Nuestro Papa, Benedicto XVI, ha querido que este “año sacerdotal” esté caracterizado por la experiencia de la misericordia. Las indulgencias jubilares son especialmente generosas con los sacerdotes, y su aplicación a los fieles laicos es también muy amplia en nuestra Diócesis, según el reciente decreto diocesano aplicativo.
Estamos invitados a aprovechar, con responsabilidad particular, este tiempo de gracia. Es un buen momento para que nosotros mismos, los sacerdotes, recibamos la gracia del perdón de los pecados y de la indulgencia. Busquemos y ofrezcamos tiempos y modos para hacerlo. Será un gran bien para nuestras propias personas y para los fieles a los que hemos sido enviados como pastores.
Y procuremos aprovechar este año para ofrecer una vez más el sacramento de la reconciliación a nuestros parroquianos. Las circunstancias, sobre todo en el rural, pueden hacer disminuir las ocasiones que tienen nuestros fieles de confesarse. Aprovechemos, por ejemplo, las celebraciones que se proponen los jueves para rezar unidos en las parroquias por los sacerdotes, y determinemos un tiempo concreto en que estemos a disposición para el sacramento de la confesión, de modo que nuestros parroquianos puedan lucrar también fácilmente la indulgencia jubilar.
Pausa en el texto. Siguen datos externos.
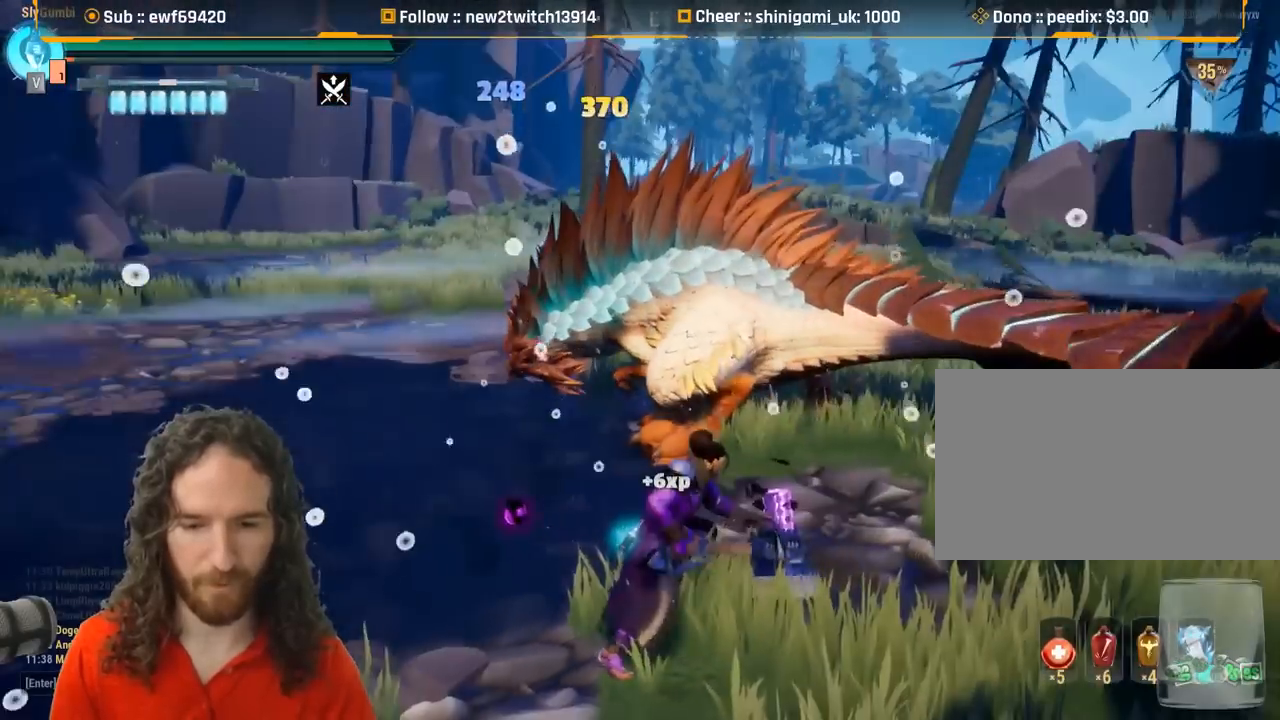
{"keys": ["w"], "mouse": [], "events": [[301, "shift", "up"]]}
Donde sea posible, en las parroquias más grandes, en los santuarios y, por supuesto, en nuestra Catedral, pongamos este año especial atención en el ejercicio de este ministerio de la misericordia, intentando además presentarlo en su belleza, como obra del amor redentor y forma de sanación y renovación de la vida en el encuentro personal con el Señor.
Que la intercesión de San Juan María Vianney nos ayude a comprender y a vivir mejor la grandeza del ministerio que el Señor Jesús nos ha confiado, haciéndonos participar de lo más hondo de su corazón y de su obra redentora.
Que la Virgen María, reina de los apóstoles y madre de los discípulos del Señor –de los sacerdotes– por voluntad del mismo Jesús en la cruz, nos alcance la gracia de la docilidad al Espíritu, para que percibamos y entendamos lo que Él quiere transmitirnos en este año sacerdotal, y para que nos haga posible vivirlo unidos, en la paz y la alegría de la comunión fraterna, que es la de nuestra Iglesia en Lugo y la de toda la Iglesia universal.